Web Application Failure

First xMatters integrates with 100s of IT systems and monitoring tools to be able to ingest signals to automate incident response. In this example, an Event is triggered in NewRelic, which send relevant New Relic data to xMatters. There seems to be an issue with the Inventory Order Service.

Before notifying resolvers, xMatters attempts to trigger a “Restart Service” runbook in Ansible Tower. This is in effort to avoid manual human intervention that can cause TOIL, and to prevent this event from escalating to an incident. In this case the restart failed, and xMatters updated the JIRA issue and slack channel to keep everyone informed, regardless of what tool they are using.

Because the auto-remediation attempt has failed, xMatters automates the engagement process by identifying the team that owns the impacted service, and escalating based on self-service on-call calendars. Once resources are identified they are notified on multiple modalities according to their personal preferences.

The notification that is received contains data from New Relic, but xMatters also provided Signal Enrichment automation by adding potentially relevant data from other tools in the organization.

In this example, in addition to the New Relic Alert details, xMatters provides additional insights to automate a lot of otherwise manual Triage work. We see that there are ~7500 messages stuck in infrastructure queues, we see new code related to this service was recently committed and deployed into production. Lastly, we are giving technical teams insight that xMatters already attempted to restart the service, but failed due to error.

This automation can be rolled out quickly with no code thanks to the xMatters Flow Designer. Flow designer brings existing tools together, extending their value by automating actions across team, processes, and tools. 

The alerts are actionable, not just contextual.

In response to the Enriched Alert, an SRE on the development team understand that the impact may be widespread, and a Major Incident may need to be declared.

This automatically updates all relevant tools that there is a Major incident linked to this issue, such as JIRA, Slack, and ServiceNow. Day to day the SRE does not work to much in the Corporate Standard ITSM platform, so the response automatically triggers a Major Incident in ServiceNow following the response playbook defined by the Operations Teams.
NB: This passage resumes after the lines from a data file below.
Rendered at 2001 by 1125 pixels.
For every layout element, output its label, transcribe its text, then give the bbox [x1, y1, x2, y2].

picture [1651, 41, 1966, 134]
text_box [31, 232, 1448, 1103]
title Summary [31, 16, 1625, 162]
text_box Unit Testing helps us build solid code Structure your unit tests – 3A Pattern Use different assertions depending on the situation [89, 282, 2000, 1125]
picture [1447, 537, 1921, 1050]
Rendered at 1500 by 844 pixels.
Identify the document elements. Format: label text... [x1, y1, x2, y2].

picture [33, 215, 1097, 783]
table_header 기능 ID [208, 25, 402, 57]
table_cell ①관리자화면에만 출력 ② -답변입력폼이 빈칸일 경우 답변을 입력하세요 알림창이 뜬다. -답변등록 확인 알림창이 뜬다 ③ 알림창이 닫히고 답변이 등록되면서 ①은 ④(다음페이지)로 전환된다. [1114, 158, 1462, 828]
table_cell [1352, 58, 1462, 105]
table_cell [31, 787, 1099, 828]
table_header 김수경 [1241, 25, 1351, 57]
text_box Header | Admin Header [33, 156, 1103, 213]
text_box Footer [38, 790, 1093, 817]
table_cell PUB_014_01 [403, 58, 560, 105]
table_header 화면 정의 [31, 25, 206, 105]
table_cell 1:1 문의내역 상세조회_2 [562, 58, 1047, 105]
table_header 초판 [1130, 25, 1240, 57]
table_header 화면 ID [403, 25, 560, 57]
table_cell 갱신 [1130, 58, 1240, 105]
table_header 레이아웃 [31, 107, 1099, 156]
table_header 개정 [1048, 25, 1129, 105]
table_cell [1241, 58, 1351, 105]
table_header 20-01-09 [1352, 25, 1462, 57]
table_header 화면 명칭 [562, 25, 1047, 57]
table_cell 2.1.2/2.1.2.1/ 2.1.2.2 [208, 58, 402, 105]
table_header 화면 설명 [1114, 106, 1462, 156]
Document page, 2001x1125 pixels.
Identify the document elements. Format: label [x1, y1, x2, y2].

As important as it is to have all information everywhere, it is important for an incident commander to have all the information in one place for frictionless incident management.

Incident commanders can seamlessly manage the status of technical engagements. Commanders can clearly see which teams are being engaged and which Service(s) they support. They could also trigger quick stakeholder communications to subscribers or key stakeholders to be proactive.

Incident commander could see and interact with all related collaboration channels related to this incident, as certain teams prefer collaboration on their chosen platforms.

As the incident progresses, xMatters captures a consolidated incident timeline that captures activity across various teams and tools all in one place. We can see activity in ServiceNow, JIRA, MS Teams, Slack, notifications, responses, and escalations all in a timeline.

The incident management console also displays all impacted services, and features Service Intelligence to deliver clear understanding of the services that are impacted by the incident, and the related services they depend on in complex environments.

Service dependencies could be viewed right from the incident console to visualize the potential root cause, and run service-centric automations to minimize the impact of the major incident and the manual effort required by incident response teams. 

In addition to viewing the related services, an incident commander could effortlessly see the service owner, and engage in the incident response process.

When a major IT incident poses a business continuity threat, a business continuity response plan could be seamlessly triggered as an automation. In this case, our inventory order service being down is impacting the organization’s ability order essential inventory.

In this case a supply chain business continuity response plan is triggered to engage cross-functional business continuity teams that are outside of IT.

Everbridge Crisis Management plans automate business continuity response SOPs, assign out tasks to cross-functional teams, and offer real time status dashboards of task status and risks.

Once the IT issue is identified and addressed, xMatters offers a detailed Post Incident report that gather key metrics such as Mean time to detect, respond, resolve to offer data driven insights for critical thinking and continual process improvement. These reports also include a detailed incident timeline, after actions, and is exportable to save time and manual effort gathering and curating incident data from multiple sources.